• [Exercise directions]:
Rewrite the text of all the records below, swapping "slice" for "wedge" and changing nothing else. Omit the pictures from your answer.

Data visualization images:
_ _ _ _

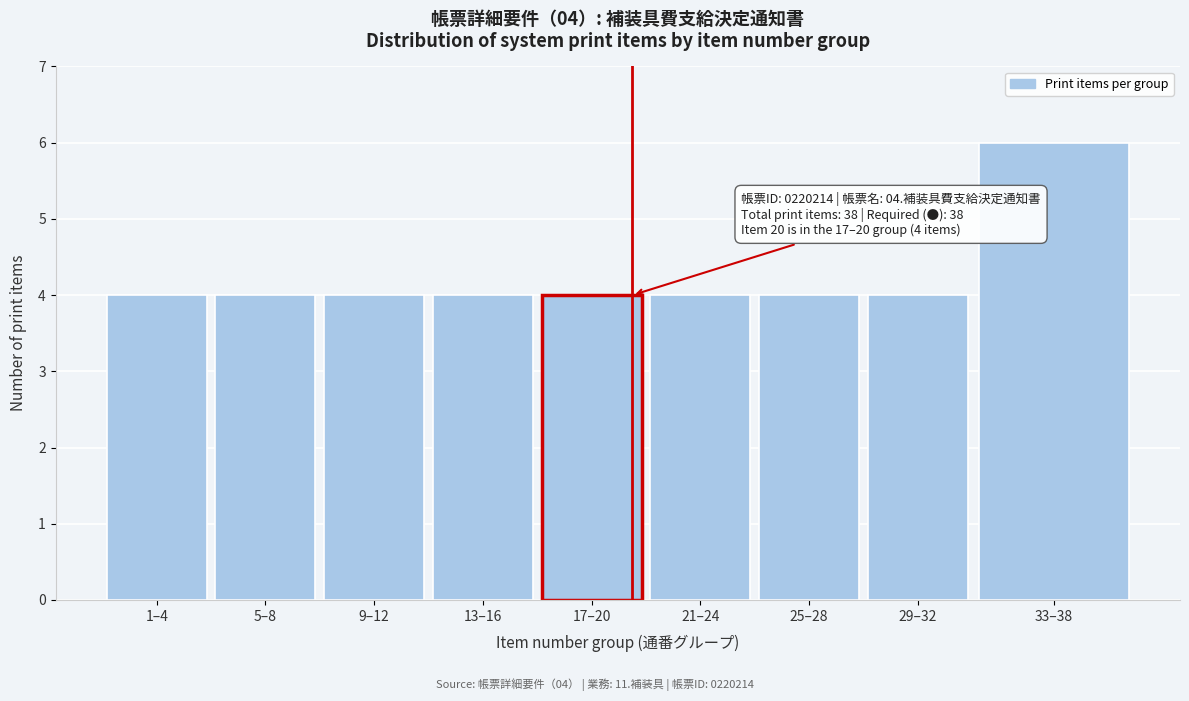

Reading right to left, list all the values displayed in this chart.

6	4	4	4	4	4	4	4	4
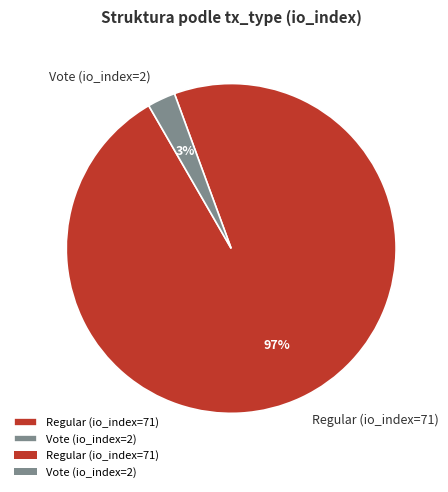

What percentage is the Regular (io_index=71) slice, to the nearest percent?

97%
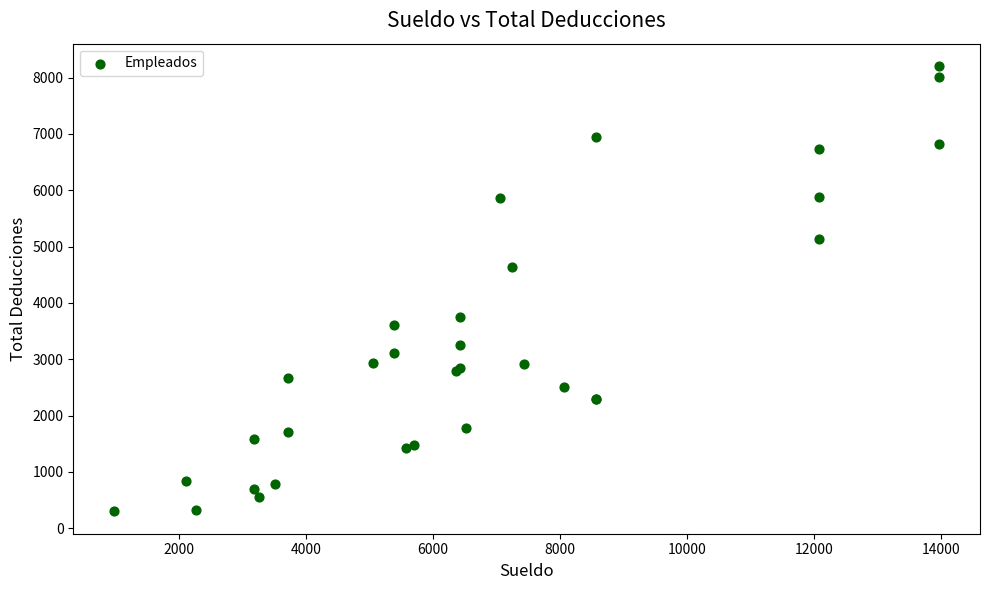

What Y value in the scatter plot is closest to 4252?

4634.8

_ _ _ _

• [Exercise result]:
Reading right to left, list all the values displayed in this chart.

6	4	4	4	4	4	4	4	4

What percentage is the Regular (io_index=71) wedge, to the nearest percent?

97%

What Y value in the scatter plot is closest to 4252?

4634.8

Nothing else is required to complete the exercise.